» **Exercise input**:
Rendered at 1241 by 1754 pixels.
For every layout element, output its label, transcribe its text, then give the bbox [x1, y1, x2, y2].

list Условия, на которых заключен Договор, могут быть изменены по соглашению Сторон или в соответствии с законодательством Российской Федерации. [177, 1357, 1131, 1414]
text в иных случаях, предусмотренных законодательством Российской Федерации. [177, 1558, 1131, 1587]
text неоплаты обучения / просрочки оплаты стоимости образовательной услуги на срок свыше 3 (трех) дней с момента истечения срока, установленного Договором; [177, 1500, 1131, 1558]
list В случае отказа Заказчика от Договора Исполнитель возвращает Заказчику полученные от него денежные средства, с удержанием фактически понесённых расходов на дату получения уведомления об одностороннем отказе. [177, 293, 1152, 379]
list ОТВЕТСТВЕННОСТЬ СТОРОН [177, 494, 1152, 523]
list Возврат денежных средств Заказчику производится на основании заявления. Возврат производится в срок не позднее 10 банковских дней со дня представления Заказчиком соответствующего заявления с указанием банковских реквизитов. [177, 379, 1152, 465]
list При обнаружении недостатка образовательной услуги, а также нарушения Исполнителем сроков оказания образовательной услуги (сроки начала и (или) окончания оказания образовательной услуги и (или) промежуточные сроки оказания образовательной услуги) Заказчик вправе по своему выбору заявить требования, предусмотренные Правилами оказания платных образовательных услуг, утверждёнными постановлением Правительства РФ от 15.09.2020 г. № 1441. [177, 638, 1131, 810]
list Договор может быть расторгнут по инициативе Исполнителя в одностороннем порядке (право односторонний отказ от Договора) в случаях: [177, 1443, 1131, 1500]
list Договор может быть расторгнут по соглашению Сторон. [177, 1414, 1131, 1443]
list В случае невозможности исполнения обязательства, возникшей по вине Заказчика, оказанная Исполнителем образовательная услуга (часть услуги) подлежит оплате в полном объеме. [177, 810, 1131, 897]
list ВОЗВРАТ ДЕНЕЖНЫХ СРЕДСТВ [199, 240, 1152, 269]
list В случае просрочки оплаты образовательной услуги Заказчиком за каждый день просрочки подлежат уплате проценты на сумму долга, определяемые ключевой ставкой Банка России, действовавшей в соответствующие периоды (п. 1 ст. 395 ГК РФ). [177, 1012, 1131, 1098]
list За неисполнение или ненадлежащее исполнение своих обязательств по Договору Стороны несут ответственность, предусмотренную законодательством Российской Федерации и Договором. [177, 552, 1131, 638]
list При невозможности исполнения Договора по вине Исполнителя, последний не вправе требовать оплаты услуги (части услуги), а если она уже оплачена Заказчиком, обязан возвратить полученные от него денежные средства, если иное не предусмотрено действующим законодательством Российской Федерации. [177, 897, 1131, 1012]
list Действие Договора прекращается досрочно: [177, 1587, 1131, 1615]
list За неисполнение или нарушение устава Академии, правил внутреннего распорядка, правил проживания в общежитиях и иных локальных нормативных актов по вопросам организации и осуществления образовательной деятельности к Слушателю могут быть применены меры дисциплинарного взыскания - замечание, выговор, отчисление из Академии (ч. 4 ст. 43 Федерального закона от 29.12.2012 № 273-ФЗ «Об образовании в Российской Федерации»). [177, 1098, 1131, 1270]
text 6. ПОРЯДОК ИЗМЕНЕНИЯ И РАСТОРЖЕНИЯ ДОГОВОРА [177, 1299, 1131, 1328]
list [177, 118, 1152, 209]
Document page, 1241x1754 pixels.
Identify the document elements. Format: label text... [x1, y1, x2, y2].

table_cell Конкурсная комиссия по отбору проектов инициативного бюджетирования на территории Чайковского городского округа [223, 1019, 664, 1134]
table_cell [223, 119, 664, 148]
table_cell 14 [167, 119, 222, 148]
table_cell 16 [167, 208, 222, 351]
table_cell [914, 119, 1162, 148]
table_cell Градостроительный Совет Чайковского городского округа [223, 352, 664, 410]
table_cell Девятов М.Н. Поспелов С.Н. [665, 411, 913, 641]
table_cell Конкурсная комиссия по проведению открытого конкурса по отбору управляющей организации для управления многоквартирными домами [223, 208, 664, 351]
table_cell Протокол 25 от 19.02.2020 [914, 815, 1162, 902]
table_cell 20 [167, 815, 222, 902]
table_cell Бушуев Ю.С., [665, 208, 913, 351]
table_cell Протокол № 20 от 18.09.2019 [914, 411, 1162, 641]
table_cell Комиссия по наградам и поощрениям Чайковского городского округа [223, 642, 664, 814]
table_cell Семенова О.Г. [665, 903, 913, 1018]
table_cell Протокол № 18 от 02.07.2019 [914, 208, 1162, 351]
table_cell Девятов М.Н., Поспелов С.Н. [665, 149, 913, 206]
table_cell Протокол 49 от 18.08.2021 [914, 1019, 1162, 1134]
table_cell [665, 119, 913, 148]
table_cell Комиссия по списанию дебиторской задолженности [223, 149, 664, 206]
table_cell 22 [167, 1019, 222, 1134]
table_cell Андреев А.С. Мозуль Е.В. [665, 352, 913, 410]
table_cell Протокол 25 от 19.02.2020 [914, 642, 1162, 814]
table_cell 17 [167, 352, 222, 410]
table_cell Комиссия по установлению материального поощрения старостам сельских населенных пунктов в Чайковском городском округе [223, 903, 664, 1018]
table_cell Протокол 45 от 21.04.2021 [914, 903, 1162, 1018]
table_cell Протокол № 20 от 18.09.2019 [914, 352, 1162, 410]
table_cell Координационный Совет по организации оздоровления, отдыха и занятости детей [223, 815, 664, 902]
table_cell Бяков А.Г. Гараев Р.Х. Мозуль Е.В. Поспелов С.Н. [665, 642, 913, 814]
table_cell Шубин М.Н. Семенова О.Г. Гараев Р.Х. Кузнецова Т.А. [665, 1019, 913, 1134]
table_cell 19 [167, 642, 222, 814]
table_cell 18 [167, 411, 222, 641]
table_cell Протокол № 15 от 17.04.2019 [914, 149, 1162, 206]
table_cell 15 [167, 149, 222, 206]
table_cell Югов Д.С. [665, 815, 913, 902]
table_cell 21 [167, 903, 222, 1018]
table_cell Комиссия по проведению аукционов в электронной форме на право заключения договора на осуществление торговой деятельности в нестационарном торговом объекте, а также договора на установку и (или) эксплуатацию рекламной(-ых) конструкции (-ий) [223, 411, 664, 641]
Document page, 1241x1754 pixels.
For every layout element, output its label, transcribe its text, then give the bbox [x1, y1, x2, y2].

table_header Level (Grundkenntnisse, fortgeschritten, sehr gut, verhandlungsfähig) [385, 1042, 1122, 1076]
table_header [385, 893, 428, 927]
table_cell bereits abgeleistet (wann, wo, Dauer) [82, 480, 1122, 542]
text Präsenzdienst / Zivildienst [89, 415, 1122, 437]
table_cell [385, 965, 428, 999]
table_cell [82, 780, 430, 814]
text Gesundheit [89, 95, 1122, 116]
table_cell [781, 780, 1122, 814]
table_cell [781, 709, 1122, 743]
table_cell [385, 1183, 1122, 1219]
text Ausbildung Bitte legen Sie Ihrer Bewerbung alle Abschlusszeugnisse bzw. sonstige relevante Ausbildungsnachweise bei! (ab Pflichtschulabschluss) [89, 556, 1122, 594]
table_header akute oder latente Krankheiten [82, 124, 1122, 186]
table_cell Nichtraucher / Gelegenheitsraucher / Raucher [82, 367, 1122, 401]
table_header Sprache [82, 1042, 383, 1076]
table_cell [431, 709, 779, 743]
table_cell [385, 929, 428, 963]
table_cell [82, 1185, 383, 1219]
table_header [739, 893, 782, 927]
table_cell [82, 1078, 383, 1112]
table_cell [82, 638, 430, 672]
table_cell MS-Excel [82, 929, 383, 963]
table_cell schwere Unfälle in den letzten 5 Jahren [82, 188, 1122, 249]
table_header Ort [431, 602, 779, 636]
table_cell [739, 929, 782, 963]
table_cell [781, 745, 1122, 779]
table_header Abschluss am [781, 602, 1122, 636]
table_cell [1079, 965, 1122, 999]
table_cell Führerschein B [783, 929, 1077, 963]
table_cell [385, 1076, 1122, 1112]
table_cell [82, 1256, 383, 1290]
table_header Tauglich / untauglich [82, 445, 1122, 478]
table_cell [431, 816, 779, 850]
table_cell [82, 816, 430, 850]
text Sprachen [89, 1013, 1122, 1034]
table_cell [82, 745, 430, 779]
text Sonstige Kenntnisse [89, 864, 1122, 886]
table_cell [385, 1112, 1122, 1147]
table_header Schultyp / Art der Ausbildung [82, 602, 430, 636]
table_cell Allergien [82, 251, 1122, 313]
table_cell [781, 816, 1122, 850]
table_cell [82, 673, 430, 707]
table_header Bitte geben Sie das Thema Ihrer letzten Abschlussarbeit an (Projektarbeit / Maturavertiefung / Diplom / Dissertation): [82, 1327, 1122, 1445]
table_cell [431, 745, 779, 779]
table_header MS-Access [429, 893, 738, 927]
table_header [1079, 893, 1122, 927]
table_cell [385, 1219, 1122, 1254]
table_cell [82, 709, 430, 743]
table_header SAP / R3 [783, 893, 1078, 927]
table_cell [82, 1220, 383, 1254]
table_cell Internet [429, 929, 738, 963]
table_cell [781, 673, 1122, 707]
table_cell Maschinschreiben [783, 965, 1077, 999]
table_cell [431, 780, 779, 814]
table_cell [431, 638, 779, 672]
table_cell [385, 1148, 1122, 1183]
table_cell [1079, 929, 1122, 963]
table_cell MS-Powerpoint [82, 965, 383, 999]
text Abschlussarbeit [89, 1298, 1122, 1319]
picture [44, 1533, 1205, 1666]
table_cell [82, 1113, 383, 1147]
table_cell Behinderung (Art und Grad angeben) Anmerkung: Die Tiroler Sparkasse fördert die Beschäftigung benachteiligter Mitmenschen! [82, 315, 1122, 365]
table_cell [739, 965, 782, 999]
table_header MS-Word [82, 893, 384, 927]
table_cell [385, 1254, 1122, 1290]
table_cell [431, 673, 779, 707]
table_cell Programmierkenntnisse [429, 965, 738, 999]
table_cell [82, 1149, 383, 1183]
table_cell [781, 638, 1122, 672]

» **Exercise details**: Lines containing the word "право" are to be pulled from the records and copied.

» **Response to the task**:
list Договор может быть расторгнут по инициативе Исполнителя в одностороннем порядке (право односторонний отказ от Договора) в случаях: [177, 1443, 1131, 1500]
table_cell Комиссия по проведению аукционов в электронной форме на право заключения договора на осуществление торговой деятельности в нестационарном торговом объекте, а также договора на установку и (или) эксплуатацию рекламной(-ых) конструкции (-ий) [223, 411, 664, 641]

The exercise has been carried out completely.